Da hat er recht. Das sehen übrigens alle so. Die Welt, besonders die Arbeitswelt, wandelt sich rasant. Mindestlöhne sind heute dringend erforderlich. 2003 waren sie noch nicht einmal Thema - in keiner Partei übrigens. Die Bilanz der Agenda ist janusköpfig, das müssen wir zugeben und offen ansprechen.
Bitte, tun Sie es.
Nur ein Beispiel: Die Grundidee von Hartz IV, die Zusammenlegung von Arbeitslosen- und Sozialhilfe, war richtig. In diesem Zusammenhang wurden einzelne Sachleistungen wie neue Winterkleidung oder Schulsachen, die in der alten Sozialhilfe gewährt worden sind, in das Arbeitslosengeld II pauschal eingerechnet. Heute bin ich mir nicht mehr sicher, ob diese Lösung die beste ist. Möglicherweise könnten wir gerade armen Kindern besser helfen, wenn wir die Hilfe mit Sachleistungen gezielter einsetzen. Das ist eine an der Realität geschärfte Beobachtung. Nicht mehr und nicht weniger.

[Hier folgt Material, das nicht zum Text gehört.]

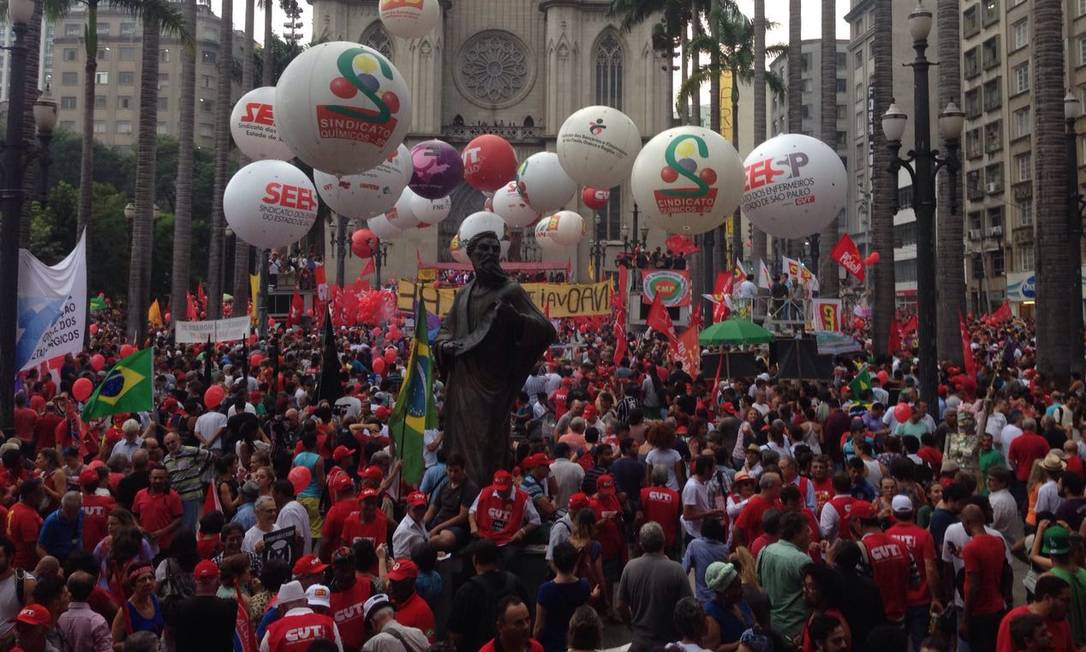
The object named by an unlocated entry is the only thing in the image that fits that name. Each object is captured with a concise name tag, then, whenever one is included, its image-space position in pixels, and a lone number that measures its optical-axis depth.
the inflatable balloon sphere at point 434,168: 21.83
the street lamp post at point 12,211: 12.31
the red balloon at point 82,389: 13.52
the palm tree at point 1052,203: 19.00
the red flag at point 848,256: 21.50
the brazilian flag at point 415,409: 9.27
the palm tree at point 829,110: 28.22
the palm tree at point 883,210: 24.30
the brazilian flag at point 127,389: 11.14
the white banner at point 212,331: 16.97
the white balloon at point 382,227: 29.69
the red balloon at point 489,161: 22.14
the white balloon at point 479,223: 26.20
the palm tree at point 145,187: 25.10
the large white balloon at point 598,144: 18.23
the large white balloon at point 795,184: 15.41
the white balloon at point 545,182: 22.91
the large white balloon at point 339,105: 11.86
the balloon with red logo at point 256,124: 18.28
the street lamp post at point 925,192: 13.44
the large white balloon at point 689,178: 14.88
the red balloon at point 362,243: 36.47
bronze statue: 8.70
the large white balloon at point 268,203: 16.97
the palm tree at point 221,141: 31.30
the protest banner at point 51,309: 12.52
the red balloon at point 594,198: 29.41
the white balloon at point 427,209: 27.88
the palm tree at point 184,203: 29.03
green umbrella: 17.41
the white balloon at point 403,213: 27.31
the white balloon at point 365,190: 17.75
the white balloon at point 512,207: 26.23
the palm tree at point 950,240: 20.38
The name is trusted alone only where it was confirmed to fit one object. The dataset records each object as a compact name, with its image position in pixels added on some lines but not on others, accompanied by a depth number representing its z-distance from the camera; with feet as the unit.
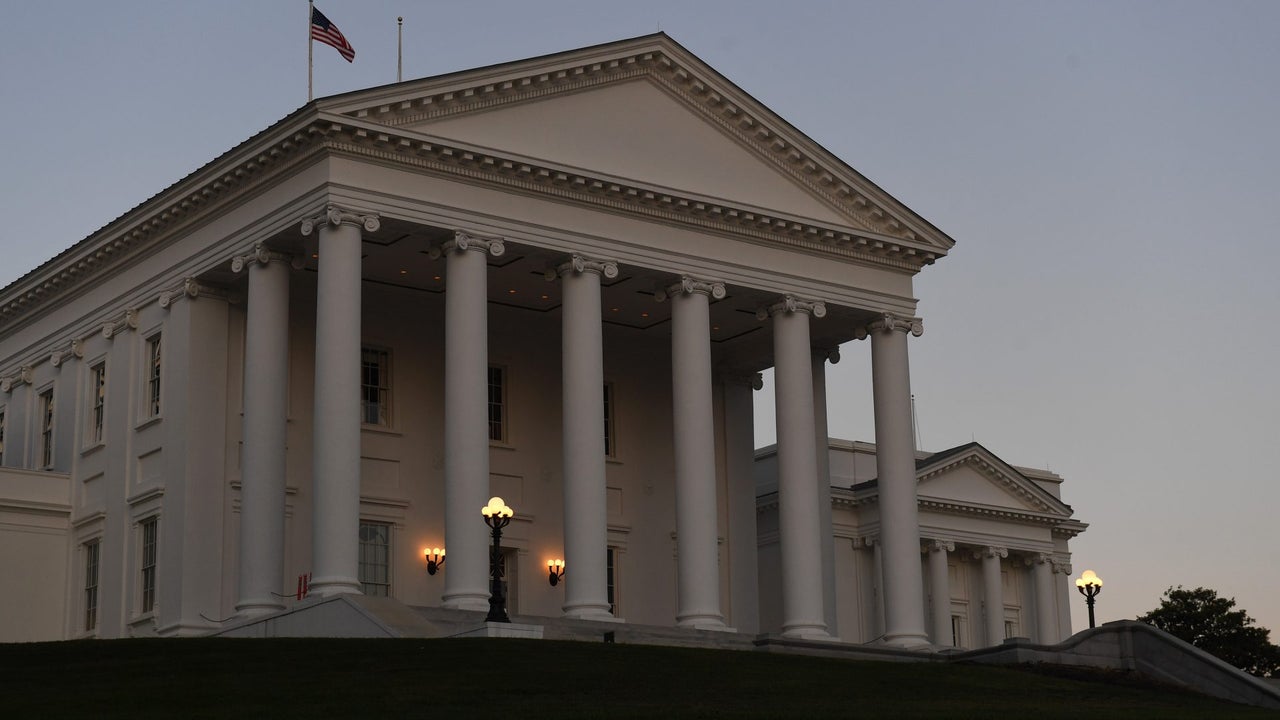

Die SPD will jetzt auch die Zahlung des Arbeitslosengeldes I an ältere Arbeitslose verlängern. Bedeutet dieser Vorschlag von Beck eine Abkehr von der Agenda 2010?
Nein. Das ist doch wieder eine dieser typisch deutschen Wahnsinnsübertreibungen.
Ihr Parteichef selbst erklärt diesen Punkt zu einer elementaren Frage sozialer Gerechtigkeit.
Da hat er auch recht. Und trotzdem: Die damalige Neuregelung des Arbeitslosengeldes I war ein wichtiger Aspekt der Agenda 2010, aber nicht ihr zentraler. Es ging in erster Linie darum, eine weit verbreitete Praxis der Frühverrentung älterer Arbeitnehmer zu beenden. Von einer Revision der Agenda könnte man nur dann sprechen, wenn wir mit unserem Vorschlag zu dieser Frühverrentungspraxis zurückkehren würden. Das ist aber nicht der Fall.
Diese Gefahr besteht nicht?
Nein. Wir haben eine ganze Reihe von Veränderungen geschaffen, die das unmöglich machen.
Warum ist es gerechter, wenn bestimmte Leute länger Arbeitslosengeld I bekommen?
Weil es ältere Bürger definitiv schwerer haben, eine neue Arbeitsstelle zu finden. Die Arbeitslosenquote bei den 50- bis 65-Jährigen ist überproportional hoch. Das gilt trotz des positiven Trends der letzten Monate. Ganze 28,5 Prozent der Älteren, also nur die Minderheit, finden überhaupt eine neue Beschäftigung. Das ist kein gefühltes Unrecht, sondern eine echte Unsicherheit älterer Arbeitsloser. Darauf reagieren wir. Wir wollen den Älteren bis zu 24 Monate Arbeitslosengeld I zahlen. Das ist schlicht angemessen.
Brauchte Kurt Beck die ganze Debatte, um seine Macht in der SPD zu sichern?
Nein. Er stellt sich mit einem politischen Gesamtpaket dem Parteitag. Er gibt der SPD, wie andere Vorsitzende vor ihm auch, seine eigene Note. Das ist das, was man von ihm als Parteichef schlechterdings auch erwarten darf.
Beck ist die unumstrittene Nummer eins der SPD?
Auf jeden Fall.
Und ihr nächster Kanzlerkandidat?
Das entscheidet er zu gegebener Zeit selbst.